◆ Text shown:
# lets make art



## superkrm (Aug 3, 2008)

I don't know how many of you have been to drawergeeks.com?
It's an great site.

I was thinking why don't we start something similar with ideas from gba and nds games.

How about it fellow artists?


----------



## Killermech (Aug 3, 2008)

Sure, you first 
	

	
	
		
		

		
			





I might be able to do some 3D stuff and polish it in photoshop.. since I can't draw for shit.. well I can, I just take too long doing it and it never turns out the way I want it to


----------



## LFF (Aug 3, 2008)

Any specific type of NDS/GBA game? OR can we do any?


----------



## Killermech (Aug 3, 2008)

LFF said:
			
		

> Any specific type of NDS/GBA game? OR can we do any?



I'm guessing it just has to be related to NDS / GBA / Wii(?).

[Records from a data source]
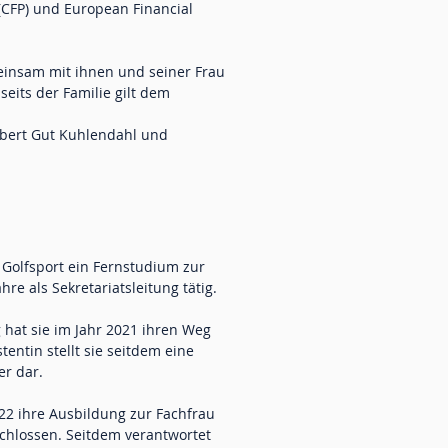
 (CFP) und European Financial
meinsam mit ihnen und seiner Frau
seits der Familie gilt dem
elbert Gut Kuhlendahl und
 Golfsport ein Fernstudium zur
re als Sekretariatsleitung tätig.
hat sie im Jahr 2021 ihren Weg
tentin stellt sie seitdem eine
r dar.
022 ihre Ausbildung zur Fachfrau
schlossen. Seitdem verantwortet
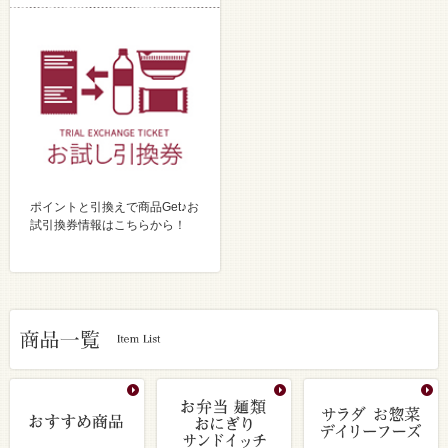
ポイントと引換えで商品Get♪お
試引換券情報はこちらから！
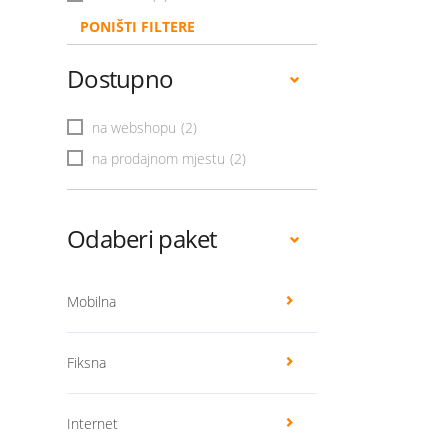
PONIŠTI FILTERE
Dostupno
na webshopu
(2)
na prodajnom mjestu
(2)
Odaberi paket
Mobilna
Fiksna
Internet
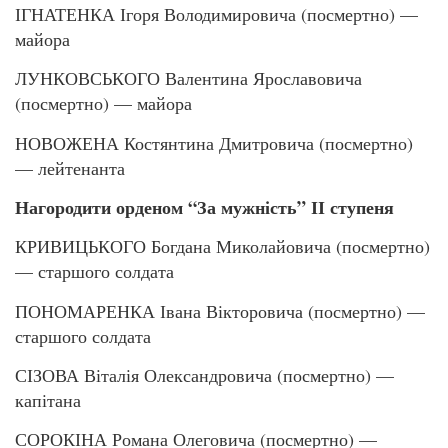
ІГНАТЕНКА Ігоря Володимировича (посмертно) —
майора
ЛУНКОВСЬКОГО Валентина Ярославовича
(посмертно) — майора
НОВОЖЕНА Костянтина Дмитровича (посмертно)
— лейтенанта
Нагородити орденом “За мужність” ІІ ступеня
КРИВИЦЬКОГО Богдана Миколайовича (посмертно)
— старшого солдата
ПОНОМАРЕНКА Івана Вікторовича (посмертно) —
старшого солдата
СІЗОВА Віталія Олександровича (посмертно) —
капітана
СОРОКІНА Романа Олеговича (посмертно) —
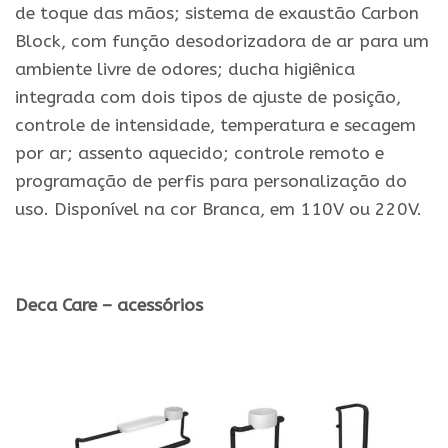
de toque das mãos; sistema de exaustão Carbon
Block, com função desodorizadora de ar para um
ambiente livre de odores; ducha higiênica
integrada com dois tipos de ajuste de posição,
controle de intensidade, temperatura e secagem
por ar; assento aquecido; controle remoto e
programação de perfis para personalização do
uso. Disponível na cor Branca, em 110V ou 220V.
.
Deca Care – acessórios
.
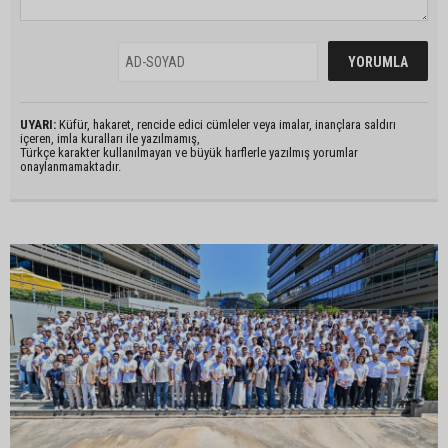
UYARI:
Küfür, hakaret, rencide edici cümleler veya imalar, inançlara saldırı
içeren, imla kuralları ile yazılmamış,
Türkçe karakter kullanılmayan ve büyük harflerle yazılmış yorumlar
onaylanmamaktadır.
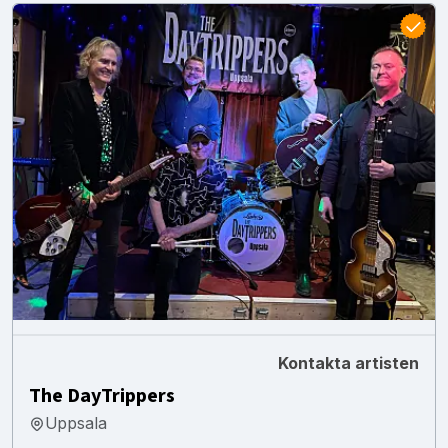
Kontakta artisten
The DayTrippers
Uppsala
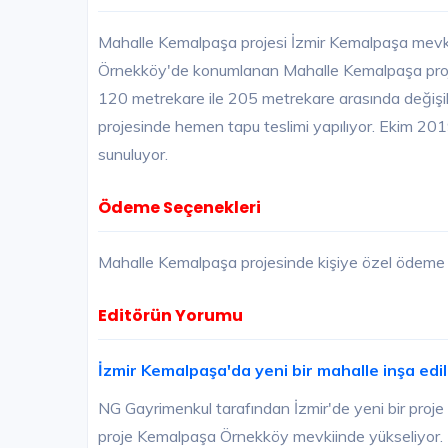
Mahalle Kemalpaşa projesi İzmir Kemalpaşa mevkii
Örnekköy'de konumlanan Mahalle Kemalpaşa projes
120 metrekare ile 205 metrekare arasında değişi
projesinde hemen tapu teslimi yapılıyor. Ekim 2019
sunuluyor.
Ödeme Seçenekleri
Mahalle Kemalpaşa projesinde kişiye özel ödeme k
Editörün Yorumu
İzmir Kemalpaşa'da yeni bir mahalle inşa edil
NG Gayrimenkul tarafından İzmir'de yeni bir proje 
proje Kemalpaşa Örnekköy mevkiinde yükseliyor. 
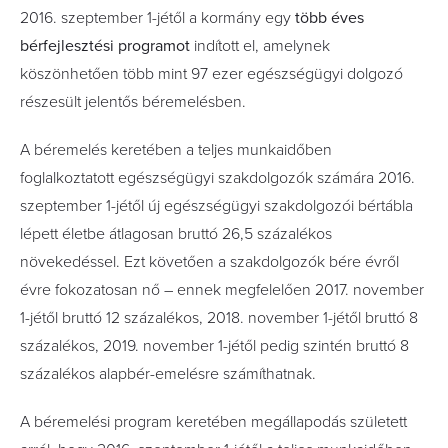
2016. szeptember 1-jétől a kormány egy
több éves
bérfejlesztési programot
indított el, amelynek
köszönhetően több mint 97 ezer egészségügyi dolgozó
részesült jelentős béremelésben.
A béremelés keretében a teljes munkaidőben
foglalkoztatott egészségügyi szakdolgozók számára 2016.
szeptember 1-jétől új egészségügyi szakdolgozói bértábla
lépett életbe átlagosan bruttó 26,5 százalékos
növekedéssel. Ezt követően a szakdolgozók bére évről
évre fokozatosan nő – ennek megfelelően 2017. november
1-jétől bruttó 12 százalékos, 2018. november 1-jétől bruttó 8
százalékos, 2019. november 1-jétől pedig szintén bruttó 8
százalékos alapbér-emelésre számíthatnak.
A béremelési program keretében megállapodás született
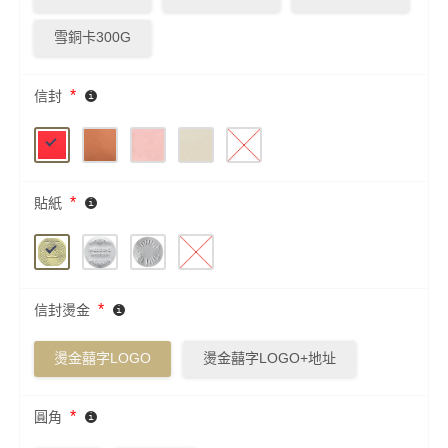
雪銅卡300G
*
信封
*
貼紙
*
信封燙金
燙金囍字LOGO
燙金囍字LOGO+地址
*
圓角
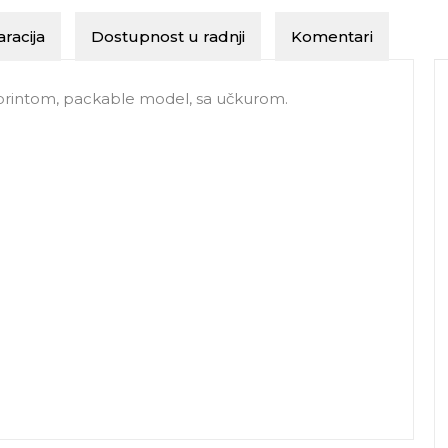
racija
Dostupnost u radnji
Komentari
 printom, packable model, sa učkurom.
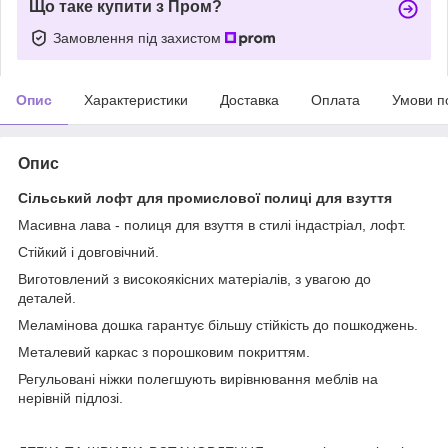
Що таке купити з Пром?
Замовлення під захистом
Опис
Характеристики
Доставка
Оплата
Умови п
Опис
Сільський лофт для промислової полиці для взуття
Масивна лава - полиця для взуття в стилі індастріал, лофт.
Стійкий і довговічний.
Виготовлений з високоякісних матеріалів, з увагою до
деталей.
Меламінова дошка гарантує більшу стійкість до пошкоджень.
Металевий каркас з порошковим покриттям.
Регульовані ніжки полегшують вирівнювання меблів на
нерівній підлозі.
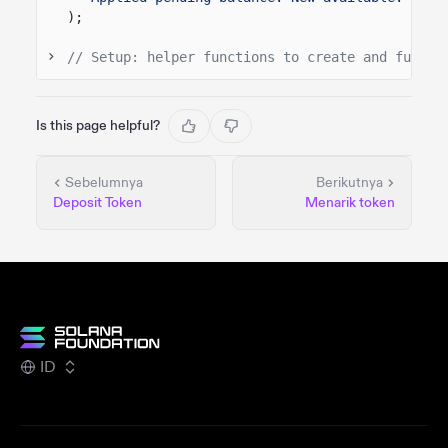
);
// Setup: helper functions to create and fund t
Is this page helpful?
Sebelumnya
Berikutnya
Deposit Token
Menarik token
ID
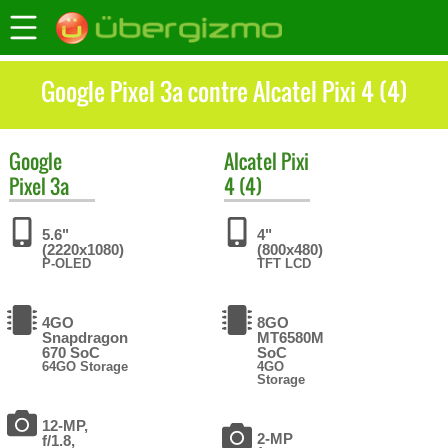
Google Pixel 3a contre Alcatel Pixi 4 (4)
Google
Alcatel
Pixi
Pixel 3a
4 (4)
5.6"
4"
(2220x1080)
(800x480)
P-OLED
TFT LCD
4GO
8GO
Snapdragon
MT6580M
670 SoC
SoC
64GO Storage
4GO
Storage
12-MP,
2-MP
f/1.8,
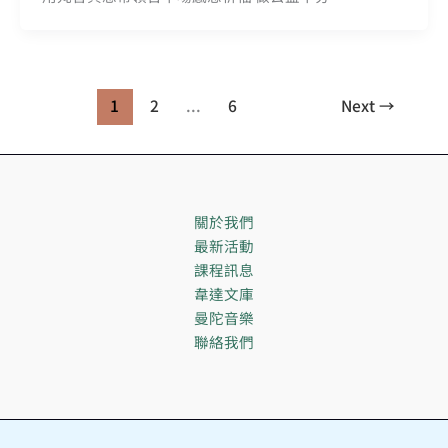
1
2
...
6
Next
→
關於我們
最新活動
課程訊息
韋達文庫
曼陀音樂
聯絡我們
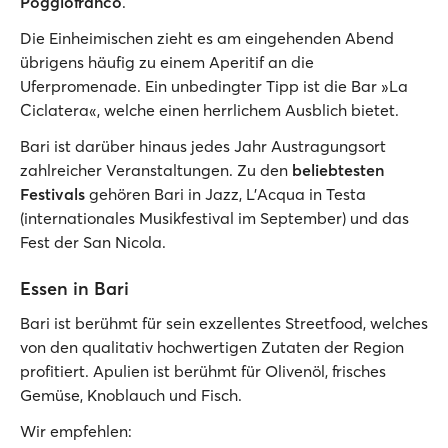
Poggiofranco
.
Die Einheimischen zieht es am eingehenden Abend
übrigens häufig zu einem Aperitif an die
Uferpromenade. Ein unbedingter Tipp ist die Bar »La
Ciclatera«, welche einen herrlichem Ausblich bietet.
Bari ist darüber hinaus jedes Jahr Austragungsort
zahlreicher Veranstaltungen. Zu den
beliebtesten
Festivals
gehören Bari in Jazz, L'Acqua in Testa
(internationales Musikfestival im September) und das
Fest der San Nicola.
Essen in Bari
Bari ist berühmt für sein exzellentes Streetfood, welches
von den qualitativ hochwertigen Zutaten der Region
profitiert. Apulien ist berühmt für Olivenöl, frisches
Gemüse, Knoblauch und Fisch.
Wir empfehlen:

◆ Tasks to carry out:
a - Filter the records down to every line that contains the string "november", treating uppercase and lowercase as different.
b - Carry on the forum thread about starting an art project based on GBA and NDS games from the point where it stops.
The forum thread and the records are independent of each other.

◆ Answers to this exercise:
a -
évre fokozatosan nő – ennek megfelelően 2017. november
1-jétől bruttó 12 százalékos, 2018. november 1-jétől bruttó 8
százalékos, 2019. november 1-jétől pedig szintén bruttó 8

b -
Maybe we could do some cool combos, like I do 3D and someone else can do like a drawn background related to it.


----------



## superkrm (Aug 3, 2008)

@KillerMech Collaborations would be fine.

@LFF  Well, a thread would be started with a topic we will get our inspiration from. Hopefully, we could keep it gba, nds or wii specific, but I realize some characters are cross platform.

I'm not a stickler for rules.  I just would like to see everyone's different art styles.

My suggestion for the first topic would be mario karts.  The karts should be the focus of the piece.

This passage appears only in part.